> _WORK INSTRUCTIONS_
Go through the listing and count the lines with "assumed" in them; write only the number.

> _DATA FOR REVIEW_
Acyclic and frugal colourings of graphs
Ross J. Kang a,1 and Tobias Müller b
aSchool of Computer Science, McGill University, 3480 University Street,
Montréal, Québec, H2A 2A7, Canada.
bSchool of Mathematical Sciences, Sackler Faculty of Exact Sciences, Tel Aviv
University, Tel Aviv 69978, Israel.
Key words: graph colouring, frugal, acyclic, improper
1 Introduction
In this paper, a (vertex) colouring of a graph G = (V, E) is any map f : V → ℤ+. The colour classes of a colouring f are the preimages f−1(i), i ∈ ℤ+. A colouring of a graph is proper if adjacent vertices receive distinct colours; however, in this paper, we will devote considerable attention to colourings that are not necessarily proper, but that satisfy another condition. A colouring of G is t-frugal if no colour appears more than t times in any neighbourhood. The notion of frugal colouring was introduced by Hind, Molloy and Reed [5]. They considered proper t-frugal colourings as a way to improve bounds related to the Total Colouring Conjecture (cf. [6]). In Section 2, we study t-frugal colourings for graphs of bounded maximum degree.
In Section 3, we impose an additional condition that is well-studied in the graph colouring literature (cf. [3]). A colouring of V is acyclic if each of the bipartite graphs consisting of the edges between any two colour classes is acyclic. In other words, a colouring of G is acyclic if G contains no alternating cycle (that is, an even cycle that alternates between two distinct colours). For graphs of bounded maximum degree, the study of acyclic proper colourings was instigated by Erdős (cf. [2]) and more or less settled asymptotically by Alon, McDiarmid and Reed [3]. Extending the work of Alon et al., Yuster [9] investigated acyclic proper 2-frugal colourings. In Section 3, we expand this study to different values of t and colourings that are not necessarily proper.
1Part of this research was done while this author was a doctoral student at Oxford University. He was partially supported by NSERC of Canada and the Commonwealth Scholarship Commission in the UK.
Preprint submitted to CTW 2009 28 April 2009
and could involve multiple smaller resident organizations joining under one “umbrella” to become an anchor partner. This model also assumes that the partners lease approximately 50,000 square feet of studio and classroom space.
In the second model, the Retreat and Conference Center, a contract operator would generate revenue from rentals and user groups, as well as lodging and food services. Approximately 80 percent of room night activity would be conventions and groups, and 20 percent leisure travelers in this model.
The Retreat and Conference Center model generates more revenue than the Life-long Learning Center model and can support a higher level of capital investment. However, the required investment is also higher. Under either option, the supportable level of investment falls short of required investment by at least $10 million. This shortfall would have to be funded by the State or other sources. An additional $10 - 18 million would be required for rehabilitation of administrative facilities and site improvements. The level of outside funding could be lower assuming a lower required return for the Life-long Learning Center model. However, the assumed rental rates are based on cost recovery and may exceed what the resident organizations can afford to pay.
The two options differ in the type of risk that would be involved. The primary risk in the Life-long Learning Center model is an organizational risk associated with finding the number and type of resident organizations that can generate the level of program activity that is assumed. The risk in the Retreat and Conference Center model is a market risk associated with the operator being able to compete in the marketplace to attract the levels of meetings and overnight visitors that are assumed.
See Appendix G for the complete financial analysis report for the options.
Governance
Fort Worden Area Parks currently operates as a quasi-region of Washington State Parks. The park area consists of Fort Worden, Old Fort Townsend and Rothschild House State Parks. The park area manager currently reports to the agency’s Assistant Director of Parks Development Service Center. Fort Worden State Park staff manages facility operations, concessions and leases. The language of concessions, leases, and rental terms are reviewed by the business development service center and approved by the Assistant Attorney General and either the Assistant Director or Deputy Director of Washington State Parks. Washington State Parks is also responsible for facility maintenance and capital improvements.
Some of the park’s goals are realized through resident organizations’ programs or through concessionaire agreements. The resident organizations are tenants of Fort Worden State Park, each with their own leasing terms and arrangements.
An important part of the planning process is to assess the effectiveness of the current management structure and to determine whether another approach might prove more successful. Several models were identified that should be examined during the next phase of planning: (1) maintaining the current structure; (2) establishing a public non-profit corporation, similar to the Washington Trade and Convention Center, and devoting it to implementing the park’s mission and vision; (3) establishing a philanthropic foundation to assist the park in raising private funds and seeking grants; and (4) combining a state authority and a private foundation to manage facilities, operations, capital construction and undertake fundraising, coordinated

> _RESPONSE FOR THIS EXERCISE_
2